Note that this only works with RCS or CVS. This procedure would be particularly incorrect on a modern changeset-based version control system, where changes to the ChangeLog file would normally be committed as part of a changeset. In that case, you should write the change log entries first, then pull them into the ‘*vc-log*’ buffer when you commit (see Log Buffer).
Visit the current directory’s ChangeLog file and, for
registered files in that directory, create new entries for versions
committed since the most recent change log entry
As above, but only find entries for the current buffer’s file.

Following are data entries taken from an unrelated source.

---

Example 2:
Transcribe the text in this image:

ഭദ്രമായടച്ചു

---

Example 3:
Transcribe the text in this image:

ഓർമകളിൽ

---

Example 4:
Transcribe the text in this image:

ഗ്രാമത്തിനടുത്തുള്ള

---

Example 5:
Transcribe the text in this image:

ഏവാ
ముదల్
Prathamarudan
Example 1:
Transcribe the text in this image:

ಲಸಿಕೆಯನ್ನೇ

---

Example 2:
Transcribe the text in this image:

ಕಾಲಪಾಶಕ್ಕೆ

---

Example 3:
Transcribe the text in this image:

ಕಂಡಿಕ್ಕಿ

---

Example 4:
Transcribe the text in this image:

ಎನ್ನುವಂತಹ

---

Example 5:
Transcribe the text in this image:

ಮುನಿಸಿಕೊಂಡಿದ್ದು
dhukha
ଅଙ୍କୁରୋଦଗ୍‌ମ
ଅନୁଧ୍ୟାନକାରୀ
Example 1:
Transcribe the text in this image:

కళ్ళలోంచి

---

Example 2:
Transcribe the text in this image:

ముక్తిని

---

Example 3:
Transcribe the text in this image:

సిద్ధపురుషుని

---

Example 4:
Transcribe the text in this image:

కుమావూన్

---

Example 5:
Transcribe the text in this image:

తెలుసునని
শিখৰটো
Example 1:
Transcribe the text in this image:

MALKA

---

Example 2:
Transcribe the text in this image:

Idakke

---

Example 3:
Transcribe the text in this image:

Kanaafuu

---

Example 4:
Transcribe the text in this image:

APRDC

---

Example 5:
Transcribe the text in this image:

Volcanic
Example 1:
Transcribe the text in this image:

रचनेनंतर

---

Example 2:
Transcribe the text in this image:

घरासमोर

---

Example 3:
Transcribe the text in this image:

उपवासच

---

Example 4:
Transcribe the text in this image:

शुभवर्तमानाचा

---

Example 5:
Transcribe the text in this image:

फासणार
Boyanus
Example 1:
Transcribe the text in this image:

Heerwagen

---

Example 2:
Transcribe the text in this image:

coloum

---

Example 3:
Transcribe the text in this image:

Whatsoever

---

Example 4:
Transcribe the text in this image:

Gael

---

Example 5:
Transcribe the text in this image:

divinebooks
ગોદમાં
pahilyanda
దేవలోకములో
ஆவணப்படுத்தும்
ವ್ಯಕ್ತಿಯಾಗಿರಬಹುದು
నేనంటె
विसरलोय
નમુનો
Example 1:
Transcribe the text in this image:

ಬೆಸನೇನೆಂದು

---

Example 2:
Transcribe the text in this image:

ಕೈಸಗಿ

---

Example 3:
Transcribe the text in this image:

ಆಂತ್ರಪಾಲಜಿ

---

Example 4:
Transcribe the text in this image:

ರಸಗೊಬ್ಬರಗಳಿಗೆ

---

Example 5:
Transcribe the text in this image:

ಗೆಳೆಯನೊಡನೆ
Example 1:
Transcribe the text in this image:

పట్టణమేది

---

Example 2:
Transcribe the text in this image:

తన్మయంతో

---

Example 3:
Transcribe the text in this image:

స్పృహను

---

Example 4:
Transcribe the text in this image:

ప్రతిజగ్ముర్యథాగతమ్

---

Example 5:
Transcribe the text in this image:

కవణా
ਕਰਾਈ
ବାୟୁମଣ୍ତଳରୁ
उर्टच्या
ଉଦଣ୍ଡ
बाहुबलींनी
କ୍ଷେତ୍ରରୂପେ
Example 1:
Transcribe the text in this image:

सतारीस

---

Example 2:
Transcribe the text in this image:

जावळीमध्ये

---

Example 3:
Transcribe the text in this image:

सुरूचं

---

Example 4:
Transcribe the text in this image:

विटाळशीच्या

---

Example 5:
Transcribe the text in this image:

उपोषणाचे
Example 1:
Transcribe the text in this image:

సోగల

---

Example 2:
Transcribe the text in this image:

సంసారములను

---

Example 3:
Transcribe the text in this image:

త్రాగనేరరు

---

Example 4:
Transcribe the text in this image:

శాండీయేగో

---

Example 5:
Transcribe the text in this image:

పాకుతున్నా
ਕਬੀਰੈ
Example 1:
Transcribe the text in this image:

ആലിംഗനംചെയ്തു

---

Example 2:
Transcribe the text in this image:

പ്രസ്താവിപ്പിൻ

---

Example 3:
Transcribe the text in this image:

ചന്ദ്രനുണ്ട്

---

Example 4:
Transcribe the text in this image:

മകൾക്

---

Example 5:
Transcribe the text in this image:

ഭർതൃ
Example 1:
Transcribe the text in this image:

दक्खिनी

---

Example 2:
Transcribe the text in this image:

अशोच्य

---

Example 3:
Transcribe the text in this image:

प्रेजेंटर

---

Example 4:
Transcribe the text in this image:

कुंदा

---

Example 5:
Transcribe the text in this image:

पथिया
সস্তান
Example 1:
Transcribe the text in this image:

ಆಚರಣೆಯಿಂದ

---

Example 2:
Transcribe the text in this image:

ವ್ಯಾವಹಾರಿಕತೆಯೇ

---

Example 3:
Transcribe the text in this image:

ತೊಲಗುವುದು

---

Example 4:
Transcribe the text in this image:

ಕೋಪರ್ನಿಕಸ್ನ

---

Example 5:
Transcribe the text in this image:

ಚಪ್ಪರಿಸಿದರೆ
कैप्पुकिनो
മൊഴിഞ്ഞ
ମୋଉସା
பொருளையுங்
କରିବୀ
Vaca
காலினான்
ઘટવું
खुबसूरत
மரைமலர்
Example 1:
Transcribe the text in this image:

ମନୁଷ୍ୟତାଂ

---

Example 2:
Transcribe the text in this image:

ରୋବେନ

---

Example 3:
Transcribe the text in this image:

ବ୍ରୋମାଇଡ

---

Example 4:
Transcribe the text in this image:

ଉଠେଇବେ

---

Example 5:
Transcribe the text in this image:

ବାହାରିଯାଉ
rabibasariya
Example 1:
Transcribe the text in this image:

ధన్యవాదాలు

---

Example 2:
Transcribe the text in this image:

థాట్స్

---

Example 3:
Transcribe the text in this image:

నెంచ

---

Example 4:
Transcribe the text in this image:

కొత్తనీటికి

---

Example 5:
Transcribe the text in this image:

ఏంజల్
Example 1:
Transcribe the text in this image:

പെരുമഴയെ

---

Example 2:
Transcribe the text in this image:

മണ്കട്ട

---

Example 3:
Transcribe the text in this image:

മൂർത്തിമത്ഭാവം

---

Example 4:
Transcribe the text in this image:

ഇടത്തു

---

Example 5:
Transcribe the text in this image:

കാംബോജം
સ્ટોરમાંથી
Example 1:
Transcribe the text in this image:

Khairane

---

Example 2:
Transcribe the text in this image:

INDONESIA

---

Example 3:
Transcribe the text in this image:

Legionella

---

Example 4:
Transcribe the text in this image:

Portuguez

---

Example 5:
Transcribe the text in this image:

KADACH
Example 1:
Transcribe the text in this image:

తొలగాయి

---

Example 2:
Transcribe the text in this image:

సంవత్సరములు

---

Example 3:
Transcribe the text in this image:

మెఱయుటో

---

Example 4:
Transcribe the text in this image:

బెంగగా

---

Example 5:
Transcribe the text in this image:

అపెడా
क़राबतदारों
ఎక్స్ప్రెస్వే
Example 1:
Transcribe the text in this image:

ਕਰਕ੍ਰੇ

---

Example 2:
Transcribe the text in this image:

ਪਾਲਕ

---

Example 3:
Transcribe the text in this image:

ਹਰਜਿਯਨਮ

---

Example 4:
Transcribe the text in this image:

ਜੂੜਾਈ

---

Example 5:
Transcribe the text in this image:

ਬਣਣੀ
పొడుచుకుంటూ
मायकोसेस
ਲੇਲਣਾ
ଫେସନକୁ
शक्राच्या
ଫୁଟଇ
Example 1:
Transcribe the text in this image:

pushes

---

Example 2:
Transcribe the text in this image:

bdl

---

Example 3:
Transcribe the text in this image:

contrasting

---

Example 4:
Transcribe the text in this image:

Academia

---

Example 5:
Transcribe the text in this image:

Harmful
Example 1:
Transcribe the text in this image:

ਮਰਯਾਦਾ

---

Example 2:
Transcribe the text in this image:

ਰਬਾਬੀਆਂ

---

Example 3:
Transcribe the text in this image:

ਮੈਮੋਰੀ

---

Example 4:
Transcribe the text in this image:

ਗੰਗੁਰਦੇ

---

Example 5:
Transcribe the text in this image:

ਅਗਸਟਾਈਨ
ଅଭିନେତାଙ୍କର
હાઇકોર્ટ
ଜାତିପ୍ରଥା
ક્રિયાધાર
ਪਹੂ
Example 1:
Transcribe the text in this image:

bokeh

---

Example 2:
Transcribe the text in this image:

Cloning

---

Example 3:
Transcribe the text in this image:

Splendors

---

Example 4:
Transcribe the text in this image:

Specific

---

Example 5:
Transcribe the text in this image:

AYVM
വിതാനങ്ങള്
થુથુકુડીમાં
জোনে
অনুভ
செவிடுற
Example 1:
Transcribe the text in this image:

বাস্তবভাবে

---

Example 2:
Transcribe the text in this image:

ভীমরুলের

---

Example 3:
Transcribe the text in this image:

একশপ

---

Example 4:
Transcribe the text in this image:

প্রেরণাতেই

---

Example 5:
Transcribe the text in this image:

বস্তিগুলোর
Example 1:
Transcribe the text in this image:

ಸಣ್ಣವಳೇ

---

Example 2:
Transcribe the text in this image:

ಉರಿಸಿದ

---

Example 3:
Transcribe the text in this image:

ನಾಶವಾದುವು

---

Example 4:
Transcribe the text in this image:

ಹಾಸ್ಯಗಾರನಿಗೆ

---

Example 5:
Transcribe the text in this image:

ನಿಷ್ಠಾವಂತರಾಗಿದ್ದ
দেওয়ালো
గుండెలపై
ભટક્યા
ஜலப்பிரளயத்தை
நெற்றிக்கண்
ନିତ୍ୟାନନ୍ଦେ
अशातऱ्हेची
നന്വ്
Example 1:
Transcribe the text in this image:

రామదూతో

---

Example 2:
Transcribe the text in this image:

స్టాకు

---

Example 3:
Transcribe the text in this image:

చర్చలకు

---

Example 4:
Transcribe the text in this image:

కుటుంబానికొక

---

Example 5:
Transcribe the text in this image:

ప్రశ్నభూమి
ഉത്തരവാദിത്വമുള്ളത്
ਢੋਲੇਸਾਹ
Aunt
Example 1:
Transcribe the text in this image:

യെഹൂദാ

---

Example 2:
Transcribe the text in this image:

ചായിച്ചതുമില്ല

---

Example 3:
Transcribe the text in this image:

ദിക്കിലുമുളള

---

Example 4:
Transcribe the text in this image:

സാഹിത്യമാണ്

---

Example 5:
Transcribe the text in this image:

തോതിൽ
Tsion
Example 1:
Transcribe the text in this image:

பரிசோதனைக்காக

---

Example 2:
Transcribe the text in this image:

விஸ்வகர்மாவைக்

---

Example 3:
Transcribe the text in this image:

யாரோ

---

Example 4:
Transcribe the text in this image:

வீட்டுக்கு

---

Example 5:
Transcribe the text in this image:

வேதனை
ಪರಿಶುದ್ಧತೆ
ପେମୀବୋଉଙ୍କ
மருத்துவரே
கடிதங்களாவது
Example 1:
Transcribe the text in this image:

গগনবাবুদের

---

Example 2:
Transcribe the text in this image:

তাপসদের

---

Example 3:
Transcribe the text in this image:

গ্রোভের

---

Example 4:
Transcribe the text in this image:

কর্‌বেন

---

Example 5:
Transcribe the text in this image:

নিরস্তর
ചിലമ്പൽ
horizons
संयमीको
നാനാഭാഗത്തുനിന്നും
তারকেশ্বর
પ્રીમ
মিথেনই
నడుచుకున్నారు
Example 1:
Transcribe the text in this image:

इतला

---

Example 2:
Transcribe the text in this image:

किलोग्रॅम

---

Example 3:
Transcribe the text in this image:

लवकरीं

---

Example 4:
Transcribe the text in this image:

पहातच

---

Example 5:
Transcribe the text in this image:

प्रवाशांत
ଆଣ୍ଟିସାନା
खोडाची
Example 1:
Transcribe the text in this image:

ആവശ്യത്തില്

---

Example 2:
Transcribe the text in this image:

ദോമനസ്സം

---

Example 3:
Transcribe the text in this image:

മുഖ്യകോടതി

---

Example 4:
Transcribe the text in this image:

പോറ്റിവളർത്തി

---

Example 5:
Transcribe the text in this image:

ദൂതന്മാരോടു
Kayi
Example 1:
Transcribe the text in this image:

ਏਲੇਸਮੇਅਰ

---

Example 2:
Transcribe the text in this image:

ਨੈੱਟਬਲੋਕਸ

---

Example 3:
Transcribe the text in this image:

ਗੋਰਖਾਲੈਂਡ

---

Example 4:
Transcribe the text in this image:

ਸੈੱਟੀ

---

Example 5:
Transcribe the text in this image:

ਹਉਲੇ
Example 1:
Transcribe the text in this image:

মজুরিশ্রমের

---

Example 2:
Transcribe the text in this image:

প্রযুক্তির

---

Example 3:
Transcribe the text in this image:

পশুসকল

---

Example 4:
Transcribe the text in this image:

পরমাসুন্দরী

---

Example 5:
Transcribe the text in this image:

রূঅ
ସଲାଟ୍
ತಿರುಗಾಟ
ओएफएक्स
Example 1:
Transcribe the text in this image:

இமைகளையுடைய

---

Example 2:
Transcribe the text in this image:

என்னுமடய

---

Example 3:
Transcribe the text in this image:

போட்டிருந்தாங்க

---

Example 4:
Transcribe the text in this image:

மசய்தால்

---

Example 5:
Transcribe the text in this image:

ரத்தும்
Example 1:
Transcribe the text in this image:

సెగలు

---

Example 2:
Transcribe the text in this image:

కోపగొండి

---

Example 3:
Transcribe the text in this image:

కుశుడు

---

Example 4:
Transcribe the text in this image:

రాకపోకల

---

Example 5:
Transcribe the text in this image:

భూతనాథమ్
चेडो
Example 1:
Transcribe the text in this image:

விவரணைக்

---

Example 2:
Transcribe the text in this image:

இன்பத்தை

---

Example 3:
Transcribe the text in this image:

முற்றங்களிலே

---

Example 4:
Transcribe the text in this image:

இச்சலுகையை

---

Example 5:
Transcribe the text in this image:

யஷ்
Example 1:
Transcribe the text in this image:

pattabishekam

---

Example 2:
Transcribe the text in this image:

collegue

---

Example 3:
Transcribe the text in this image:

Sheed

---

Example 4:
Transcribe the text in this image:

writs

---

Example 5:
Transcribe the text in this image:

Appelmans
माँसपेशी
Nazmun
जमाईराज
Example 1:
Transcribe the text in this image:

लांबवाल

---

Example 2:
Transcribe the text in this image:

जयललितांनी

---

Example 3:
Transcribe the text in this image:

For example, suppose the first line of ChangeLog is dated 1999-04-10, and that the only check-in since then was by Nathaniel Bowditch to rcs2log on 1999-05-22 with log entry ‘Ignore log messages that start with `#'.’. Then C-x v a inserts this ChangeLog entry:
1999-05-22 Nathaniel Bowditch <firstname.lastname@example.org> * rcs2log: Ignore log messages that start with `#'.
If the version control log entry specifies a function name (in parenthesis at the beginning of a line), that is reflected in the ChangeLog entry. For example, if a log entry for vc.el is ‘(vc-do-command): Check call-process status.’, the ChangeLog entry is:
1999-05-06 Nathaniel Bowditch <email@example.com> * vc.el (vc-do-command): Check call-process status.
When C-x v a adds several change log entries at once, it groups related log entries together if they all are checked in by the same author at nearly the same time. If the log entries for several such files all have the same text, it coalesces them into a single entry.